## [取り組む課題]
A: 本文を2文で要約せよ。
B: 本文の「2年後、「協会」からプロジェ」から「度も船酔いをしませんでした。」までを一字も変えずに書き写せ。

==== 本文 ====

卓話概要

2020年11月17日(第1743回)
東京西南RC
田口 淳子会員

ドキュメンタリー『ミッドウェー海戦』制作体験から(会員卓話)

★日米航空母艦の探索プロジェクト
 私は、かつて、「米ナショナル・ジェオグラフィック協会」(以後、「協会」)や「ディスカバリー・チャンネル」のドキュメンタリー・フィルムの制作に携わりましたが、最も貴重な経験が「ミッドウェー海戦」の制作でした。
 「協会」は、ミッドウェーで戦った日米の退役軍人が生存している間に、「タイタニック号」を発見した海洋科学者ロバート・バラード博士に日米の5隻の航空母艦、即ち、「ヨークタウン」、「赤城」、「加賀」、「蒼龍」、「飛龍」の探索、並びに日米の退役軍人を引き合わせる企画を立て、準備を開始しました。しかし地表の三分の一を占め、深度が5千~1万mもある太平洋で、300m足らずの母艦を探索するのは至難の業で、プロジェクト実施に要する高度の海洋科学技術や資金の調達に3年余りかかりました。

★日本の退役パイロットが参加
 1996年に「協会」から最初に依頼されたのはリサーチで、当時、日本に生存が確認された39名の退役軍人への取材でした。私は取材に応じて下さった20名に対面や電話で詳細な聞き取り調査を行いました。体験談は興味深い話ばかりで、中でも、生死の境でとった退役パイロットの機転や行動に深い感銘を覚えました。
 2年後、「協会」からプロジェクト立ち上げの通知を受け、既に他の仕事に就いていた私は2週間の休暇を頂き、アソシエート・プロデューサーとして参加しました。手始めは退役軍人2名の人選で、体験談が興味深く、2週間の洋上生活に耐えられ、ご家族の理解が得られるという基準から、大分県の赤松勇二氏と千葉県の吉野治男氏に参加をお願い致しました。両名共に「加賀」の索敵パイロットで、ミッドウェーの前に支那事変や真珠湾攻撃に参加し、後には硫黄島や沖縄に送られたにも拘わらず生き抜いた、かつての勇猛な戦士でした。
 1998年春、プロジェクトの参加者一同、即ち、バラード博士一行、米海軍、MIT、ハワイ大学、ドキュメンタリー・月刊誌制作者、日米退役軍人各2名、米メディア等、総勢約80名がハワイに集合し、使用料が一日5百万円という探索船「レイニー号」に乗船しました。私は、助言に沿って、乗船直後に水平線を3時間ほど見つめたことが功を奏し、太平洋の荒波に揺れたにも拘わらず、一度も船酔いをしませんでした。

==== 学習資料 ====

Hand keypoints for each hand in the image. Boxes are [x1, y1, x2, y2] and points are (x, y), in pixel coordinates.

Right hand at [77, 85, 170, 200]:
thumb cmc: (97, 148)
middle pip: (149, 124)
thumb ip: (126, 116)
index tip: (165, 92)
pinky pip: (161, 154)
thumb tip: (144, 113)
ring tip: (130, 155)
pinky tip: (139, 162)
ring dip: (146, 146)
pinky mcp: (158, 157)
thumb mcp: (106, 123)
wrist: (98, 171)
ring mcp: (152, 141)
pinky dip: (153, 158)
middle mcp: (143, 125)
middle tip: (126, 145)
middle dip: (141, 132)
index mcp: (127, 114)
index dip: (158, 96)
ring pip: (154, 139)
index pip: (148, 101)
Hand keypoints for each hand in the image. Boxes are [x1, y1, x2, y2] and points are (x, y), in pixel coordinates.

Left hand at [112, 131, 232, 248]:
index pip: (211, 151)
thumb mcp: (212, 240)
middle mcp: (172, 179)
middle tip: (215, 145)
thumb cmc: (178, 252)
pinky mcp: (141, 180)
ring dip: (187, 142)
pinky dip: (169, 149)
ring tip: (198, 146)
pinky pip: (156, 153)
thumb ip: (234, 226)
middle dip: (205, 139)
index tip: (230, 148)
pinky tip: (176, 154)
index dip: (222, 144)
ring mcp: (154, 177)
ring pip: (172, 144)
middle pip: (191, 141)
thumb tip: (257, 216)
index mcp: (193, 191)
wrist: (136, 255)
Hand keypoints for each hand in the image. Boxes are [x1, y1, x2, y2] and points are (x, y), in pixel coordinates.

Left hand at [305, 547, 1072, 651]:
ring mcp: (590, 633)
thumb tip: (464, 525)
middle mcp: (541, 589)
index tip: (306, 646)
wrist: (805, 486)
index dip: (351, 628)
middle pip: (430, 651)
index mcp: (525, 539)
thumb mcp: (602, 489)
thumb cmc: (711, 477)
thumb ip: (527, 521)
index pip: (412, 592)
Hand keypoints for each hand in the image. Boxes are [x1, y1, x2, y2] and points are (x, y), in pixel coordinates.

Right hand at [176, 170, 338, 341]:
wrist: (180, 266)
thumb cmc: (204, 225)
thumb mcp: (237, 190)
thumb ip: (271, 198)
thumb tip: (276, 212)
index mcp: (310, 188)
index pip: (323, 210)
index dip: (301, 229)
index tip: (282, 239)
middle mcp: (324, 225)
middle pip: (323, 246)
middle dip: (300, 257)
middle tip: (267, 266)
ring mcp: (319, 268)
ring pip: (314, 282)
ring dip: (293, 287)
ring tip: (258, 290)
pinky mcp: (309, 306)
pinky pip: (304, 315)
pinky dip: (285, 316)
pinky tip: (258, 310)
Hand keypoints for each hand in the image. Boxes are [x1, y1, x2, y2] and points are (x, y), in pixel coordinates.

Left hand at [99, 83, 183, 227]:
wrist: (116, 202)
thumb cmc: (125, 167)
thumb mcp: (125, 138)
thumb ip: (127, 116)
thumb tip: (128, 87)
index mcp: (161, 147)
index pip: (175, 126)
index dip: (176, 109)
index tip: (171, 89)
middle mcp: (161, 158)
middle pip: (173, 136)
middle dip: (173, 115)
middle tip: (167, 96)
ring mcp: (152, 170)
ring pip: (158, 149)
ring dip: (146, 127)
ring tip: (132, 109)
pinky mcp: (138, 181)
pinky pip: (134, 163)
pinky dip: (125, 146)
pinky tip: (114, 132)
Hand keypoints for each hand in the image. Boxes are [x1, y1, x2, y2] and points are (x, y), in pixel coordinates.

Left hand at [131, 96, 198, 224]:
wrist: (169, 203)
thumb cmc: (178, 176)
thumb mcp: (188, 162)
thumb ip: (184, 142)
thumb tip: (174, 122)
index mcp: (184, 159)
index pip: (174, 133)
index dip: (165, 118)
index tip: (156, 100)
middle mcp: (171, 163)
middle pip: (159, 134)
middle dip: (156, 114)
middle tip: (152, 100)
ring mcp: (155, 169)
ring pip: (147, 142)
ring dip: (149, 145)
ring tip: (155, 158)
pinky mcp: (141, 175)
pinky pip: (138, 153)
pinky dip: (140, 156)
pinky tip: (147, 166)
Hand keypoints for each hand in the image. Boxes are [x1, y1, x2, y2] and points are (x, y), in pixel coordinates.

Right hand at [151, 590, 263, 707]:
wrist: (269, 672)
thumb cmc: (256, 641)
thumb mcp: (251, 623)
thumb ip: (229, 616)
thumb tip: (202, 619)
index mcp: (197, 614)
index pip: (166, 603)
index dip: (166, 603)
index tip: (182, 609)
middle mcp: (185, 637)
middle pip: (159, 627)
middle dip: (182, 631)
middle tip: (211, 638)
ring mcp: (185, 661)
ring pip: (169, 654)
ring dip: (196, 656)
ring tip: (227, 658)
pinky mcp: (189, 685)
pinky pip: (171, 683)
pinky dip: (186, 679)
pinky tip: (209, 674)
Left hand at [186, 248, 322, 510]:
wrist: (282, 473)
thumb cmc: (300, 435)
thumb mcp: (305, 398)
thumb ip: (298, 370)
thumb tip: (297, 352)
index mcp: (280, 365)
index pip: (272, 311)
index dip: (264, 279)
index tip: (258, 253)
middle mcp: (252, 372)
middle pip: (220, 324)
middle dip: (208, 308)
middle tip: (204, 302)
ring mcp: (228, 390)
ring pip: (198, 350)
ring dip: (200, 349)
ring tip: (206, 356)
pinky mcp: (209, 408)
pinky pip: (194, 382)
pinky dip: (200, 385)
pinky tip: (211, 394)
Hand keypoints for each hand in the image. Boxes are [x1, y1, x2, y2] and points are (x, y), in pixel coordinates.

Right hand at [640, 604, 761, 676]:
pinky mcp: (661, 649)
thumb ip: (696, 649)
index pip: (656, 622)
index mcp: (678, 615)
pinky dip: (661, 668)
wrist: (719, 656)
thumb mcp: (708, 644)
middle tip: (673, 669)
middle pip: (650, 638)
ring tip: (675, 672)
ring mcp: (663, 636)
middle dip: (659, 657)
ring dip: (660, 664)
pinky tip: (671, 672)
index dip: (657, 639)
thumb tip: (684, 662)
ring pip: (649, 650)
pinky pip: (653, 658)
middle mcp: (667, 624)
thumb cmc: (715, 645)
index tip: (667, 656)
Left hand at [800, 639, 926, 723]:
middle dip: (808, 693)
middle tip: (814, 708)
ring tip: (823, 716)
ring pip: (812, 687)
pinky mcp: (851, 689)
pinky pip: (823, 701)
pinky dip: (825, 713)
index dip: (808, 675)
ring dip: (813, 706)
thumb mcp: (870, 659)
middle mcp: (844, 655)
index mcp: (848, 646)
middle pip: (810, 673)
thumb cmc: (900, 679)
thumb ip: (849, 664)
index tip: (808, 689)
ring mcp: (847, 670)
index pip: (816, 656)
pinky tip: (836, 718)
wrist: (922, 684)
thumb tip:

====

## [解答例]
A: 「協会」は、ミッドウェーで戦った日米の退役軍人が生存している間に、バラード博士による日米の航空母艦5隻の探索と両国の退役軍人の引き合わせを企画し、必要な海洋科学技術と資金の調達に3年余りをかけた。筆者は1996年に日本の退役軍人20名への聞き取り調査を行い、2年後にアソシエート・プロデューサーとして参加して、「加賀」の索敵パイロットだった赤松勇二氏と吉野治男氏に参加を依頼し、1998年春に総勢約80名と共にハワイで探索船「レイニー号」に乗船した。

B:
2年後、「協会」からプロジェクト立ち上げの通知を受け、既に他の仕事に就いていた私は2週間の休暇を頂き、アソシエート・プロデューサーとして参加しました。手始めは退役軍人2名の人選で、体験談が興味深く、2週間の洋上生活に耐えられ、ご家族の理解が得られるという基準から、大分県の赤松勇二氏と千葉県の吉野治男氏に参加をお願い致しました。両名共に「加賀」の索敵パイロットで、ミッドウェーの前に支那事変や真珠湾攻撃に参加し、後には硫黄島や沖縄に送られたにも拘わらず生き抜いた、かつての勇猛な戦士でした。
 1998年春、プロジェクトの参加者一同、即ち、バラード博士一行、米海軍、MIT、ハワイ大学、ドキュメンタリー・月刊誌制作者、日米退役軍人各2名、米メディア等、総勢約80名がハワイに集合し、使用料が一日5百万円という探索船「レイニー号」に乗船しました。私は、助言に沿って、乗船直後に水平線を3時間ほど見つめたことが功を奏し、太平洋の荒波に揺れたにも拘わらず、一度も船酔いをしませんでした。